REQUEST A =
Answer these questions about the crayfish thread, one per line:
(i) Which lake does ronjohn55 call probably the cleanest of the Great Lakes?
(ii) What name does cafeandy say they use for crayfish?
(iii) What is the dish called pasta le'ruth's made of?
DOCUMENT EXCERPT START
# Great Lakes Crayfish



## Chief Longwind Of The North (Feb 2, 2005)

Anybody know if the fresh-water crayfish found in Lake Superior are edible?  We always caught them and used for bait as I was growing up.

Seeeeeeya; Goodweed of the North


----------



## buckytom (Feb 2, 2005)

i've heard you can flambe' them without using alcohol...


----------



## cafeandy (Feb 2, 2005)

what the heck is a cray-fish...just kidding.  we call 'em crawdads [or crawfish in town].  they are good to eat [excellent, in fact].

i've never been to lake superior but it can't be any more polluted than the bayous of louisiana or the inland waters of china [where most commercial, as in frozen, crawfish are raised].

eat hardy.


----------



## ronjohn55 (Feb 2, 2005)

Lake Superior is probably the cleanest (It's definitely the coldest and clearest) of the Great Lakes. 

The crayfish should be fine to eat (With the nice cold water, the meat should probably actually have a very nice texture to it). The thing is, all the smallmouth, pike and walleye fisherman will be looking at you funny if you catch them and don't stick 'em on a hook and throw out a few lines to catch some fish.   

John


----------



## buckytom (Feb 2, 2005)

oops, i think i was thinking of lake erie. is that the lake that caught fire?

crawfish are great. the next time i go to one of my fav restaurants, i'll ask the owners/chefs, who make a nice habit of coming around to the tables to talk with the customers, for the recipe for a dish called pasta le'ruth's. it's crawfish tails in a spicy pink cream sauce, mixed with pasta. kind of like pink and spicy crawfish alfredo.


----------



## AllenOK (Feb 2, 2005)

Hey bucky, make a basic crawfish Fett. Alf., but add some blackened seasoning at the start.  That will turn it a pinkish shade, as well as add some heat.


----------



## kitchenelf (Feb 2, 2005)

Hey, I used to live on Lake Erie!!!!  (boy did it stink!)

But it's not so bad now.


----------



## buckytom (Feb 3, 2005)

thanks allen. i'm not a fan of creamy/pasta dishes, but that's one i love. i've thought about spicing and grilling the crawfish first, then tossing them in a cream sauce, but what the restaurant offers is a somewhat delicate sauce, not really grilled. i'm not sure tho, but you may be on to something. but i will ask the owners for the recipe. fortunately, they are very nice guys and have most of their recipes printed up for customers requests, it happens so often. one of the nice touches that keeps me coming back.


----------



## ronjohn55 (Feb 3, 2005)

buckytom said:
			
		

> oops, i think i was thinking of lake erie. is that the lake that caught fire?



That and the Rouge River.....

(And don't even ask about Zug Island...)

John


----------



## Chief Longwind Of The North (Feb 3, 2005)

Thanks, everyone.  I'll just have to catch a few, and try them out.  Might be something we've all been missing around here.  After all, we have great fishing and don't have to eat some of the lesser fish other people in the world have available, like Missippi River Catfish, or Carp.  I here that in parts of Europe, they eat lamprey eels.  We destroy them on site around these parts.  And we certainly don't much 'em.  But I'm going to have to try the crawdads.
DOCUMENT EXCERPT END
DATA FOR THIS EXERCISE START
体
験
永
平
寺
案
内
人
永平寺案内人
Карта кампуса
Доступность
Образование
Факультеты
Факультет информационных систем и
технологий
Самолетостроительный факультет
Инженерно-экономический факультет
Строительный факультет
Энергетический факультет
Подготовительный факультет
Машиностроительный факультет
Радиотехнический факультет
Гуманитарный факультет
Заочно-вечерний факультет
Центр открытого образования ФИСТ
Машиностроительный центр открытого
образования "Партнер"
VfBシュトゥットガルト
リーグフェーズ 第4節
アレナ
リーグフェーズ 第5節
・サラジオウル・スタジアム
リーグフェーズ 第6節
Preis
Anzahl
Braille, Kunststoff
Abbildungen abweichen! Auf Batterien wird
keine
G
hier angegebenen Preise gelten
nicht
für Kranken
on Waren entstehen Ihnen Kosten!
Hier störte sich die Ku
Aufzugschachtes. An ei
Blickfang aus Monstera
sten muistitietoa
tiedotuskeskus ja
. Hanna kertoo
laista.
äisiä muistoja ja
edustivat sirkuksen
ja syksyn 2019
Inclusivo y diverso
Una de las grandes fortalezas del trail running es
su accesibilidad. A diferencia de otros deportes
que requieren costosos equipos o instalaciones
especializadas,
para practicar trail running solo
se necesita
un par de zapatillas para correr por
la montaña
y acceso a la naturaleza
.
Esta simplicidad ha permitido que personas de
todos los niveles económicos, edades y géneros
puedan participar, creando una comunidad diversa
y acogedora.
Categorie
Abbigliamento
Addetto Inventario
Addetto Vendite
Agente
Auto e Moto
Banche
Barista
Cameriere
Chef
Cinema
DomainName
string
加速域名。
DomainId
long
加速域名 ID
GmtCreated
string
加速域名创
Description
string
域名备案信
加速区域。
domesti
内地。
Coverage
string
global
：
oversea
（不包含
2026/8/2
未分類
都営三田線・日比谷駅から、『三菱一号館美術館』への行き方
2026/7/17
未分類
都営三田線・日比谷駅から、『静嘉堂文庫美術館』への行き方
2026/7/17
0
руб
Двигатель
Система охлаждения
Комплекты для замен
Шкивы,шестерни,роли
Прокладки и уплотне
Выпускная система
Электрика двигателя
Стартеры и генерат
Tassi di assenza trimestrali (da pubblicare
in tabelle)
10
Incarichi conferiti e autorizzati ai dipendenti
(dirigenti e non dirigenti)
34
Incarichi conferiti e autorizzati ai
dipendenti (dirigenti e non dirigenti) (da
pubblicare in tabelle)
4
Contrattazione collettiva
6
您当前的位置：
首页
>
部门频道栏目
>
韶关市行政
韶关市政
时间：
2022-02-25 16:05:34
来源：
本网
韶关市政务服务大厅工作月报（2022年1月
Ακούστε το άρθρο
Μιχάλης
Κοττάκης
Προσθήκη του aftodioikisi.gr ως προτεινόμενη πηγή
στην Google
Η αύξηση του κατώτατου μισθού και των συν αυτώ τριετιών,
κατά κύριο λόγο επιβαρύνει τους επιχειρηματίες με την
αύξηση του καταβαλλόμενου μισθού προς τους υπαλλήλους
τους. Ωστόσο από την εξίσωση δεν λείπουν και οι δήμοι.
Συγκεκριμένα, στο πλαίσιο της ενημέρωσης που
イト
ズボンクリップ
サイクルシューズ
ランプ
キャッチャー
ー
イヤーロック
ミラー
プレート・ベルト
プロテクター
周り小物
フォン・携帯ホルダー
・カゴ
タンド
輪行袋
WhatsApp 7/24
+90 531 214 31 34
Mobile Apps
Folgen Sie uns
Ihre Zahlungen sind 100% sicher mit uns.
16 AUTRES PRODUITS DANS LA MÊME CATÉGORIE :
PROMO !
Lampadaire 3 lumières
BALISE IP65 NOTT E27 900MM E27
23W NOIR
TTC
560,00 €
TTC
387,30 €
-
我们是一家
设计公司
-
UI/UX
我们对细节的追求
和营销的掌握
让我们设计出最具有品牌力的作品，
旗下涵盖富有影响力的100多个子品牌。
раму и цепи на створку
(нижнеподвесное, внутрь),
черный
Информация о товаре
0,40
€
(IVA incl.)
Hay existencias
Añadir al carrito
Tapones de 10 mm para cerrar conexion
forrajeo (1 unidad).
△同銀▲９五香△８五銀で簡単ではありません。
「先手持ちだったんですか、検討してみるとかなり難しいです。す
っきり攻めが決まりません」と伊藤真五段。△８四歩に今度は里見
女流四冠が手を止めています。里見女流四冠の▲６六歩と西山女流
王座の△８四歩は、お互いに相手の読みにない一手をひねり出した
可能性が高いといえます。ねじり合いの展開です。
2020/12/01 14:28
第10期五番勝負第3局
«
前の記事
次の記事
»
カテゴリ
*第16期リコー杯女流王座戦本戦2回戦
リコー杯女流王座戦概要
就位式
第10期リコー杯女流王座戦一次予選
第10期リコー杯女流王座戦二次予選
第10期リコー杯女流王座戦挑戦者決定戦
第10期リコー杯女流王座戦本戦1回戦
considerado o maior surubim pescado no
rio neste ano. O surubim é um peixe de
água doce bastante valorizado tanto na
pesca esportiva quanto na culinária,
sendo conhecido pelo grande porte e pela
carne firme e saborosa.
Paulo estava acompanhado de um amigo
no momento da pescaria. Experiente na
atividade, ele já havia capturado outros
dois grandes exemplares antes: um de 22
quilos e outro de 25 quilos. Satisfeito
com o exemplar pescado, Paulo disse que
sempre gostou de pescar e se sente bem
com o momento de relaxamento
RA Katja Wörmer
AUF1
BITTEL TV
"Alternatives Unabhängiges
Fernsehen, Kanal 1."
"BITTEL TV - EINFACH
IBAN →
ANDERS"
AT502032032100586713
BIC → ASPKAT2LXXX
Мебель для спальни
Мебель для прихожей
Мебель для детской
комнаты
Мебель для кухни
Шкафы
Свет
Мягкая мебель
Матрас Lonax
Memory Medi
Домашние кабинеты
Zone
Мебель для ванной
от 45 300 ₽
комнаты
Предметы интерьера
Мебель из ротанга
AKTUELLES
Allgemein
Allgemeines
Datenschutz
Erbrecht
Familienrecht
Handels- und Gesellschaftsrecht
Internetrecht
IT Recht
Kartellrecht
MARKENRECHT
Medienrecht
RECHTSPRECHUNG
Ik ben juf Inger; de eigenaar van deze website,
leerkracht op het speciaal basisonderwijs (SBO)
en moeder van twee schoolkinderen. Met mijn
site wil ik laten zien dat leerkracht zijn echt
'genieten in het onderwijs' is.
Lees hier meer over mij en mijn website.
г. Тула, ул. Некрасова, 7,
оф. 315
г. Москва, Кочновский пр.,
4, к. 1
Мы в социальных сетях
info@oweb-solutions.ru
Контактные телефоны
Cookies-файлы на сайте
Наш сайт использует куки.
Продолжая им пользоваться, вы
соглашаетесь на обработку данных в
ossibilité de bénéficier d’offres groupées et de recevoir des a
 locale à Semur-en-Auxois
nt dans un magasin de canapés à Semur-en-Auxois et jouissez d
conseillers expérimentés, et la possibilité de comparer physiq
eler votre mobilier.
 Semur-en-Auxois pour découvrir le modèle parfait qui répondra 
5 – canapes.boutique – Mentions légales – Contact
DATA FOR THIS EXERCISE END
REQUEST B =
Rewrite the rows from the first one through the line containing "Una de las grandes", replacing "Kunststoff" with "Metall" and leaving everything else unchanged.

WRITTEN REPLY A =
(i) Lake Superior
(ii) Crawdads
(iii) Crawfish tails in a spicy pink cream sauce, mixed with pasta

WRITTEN REPLY B =
体
験
永
平
寺
案
内
人
永平寺案内人
Карта кампуса
Доступность
Образование
Факультеты
Факультет информационных систем и
технологий
Самолетостроительный факультет
Инженерно-экономический факультет
Строительный факультет
Энергетический факультет
Подготовительный факультет
Машиностроительный факультет
Радиотехнический факультет
Гуманитарный факультет
Заочно-вечерний факультет
Центр открытого образования ФИСТ
Машиностроительный центр открытого
образования "Партнер"
VfBシュトゥットガルト
リーグフェーズ 第4節
アレナ
リーグフェーズ 第5節
・サラジオウル・スタジアム
リーグフェーズ 第6節
Preis
Anzahl
Braille, Metall
Abbildungen abweichen! Auf Batterien wird
keine
G
hier angegebenen Preise gelten
nicht
für Kranken
on Waren entstehen Ihnen Kosten!
Hier störte sich die Ku
Aufzugschachtes. An ei
Blickfang aus Monstera
sten muistitietoa
tiedotuskeskus ja
. Hanna kertoo
laista.
äisiä muistoja ja
edustivat sirkuksen
ja syksyn 2019
Inclusivo y diverso
Una de las grandes fortalezas del trail running es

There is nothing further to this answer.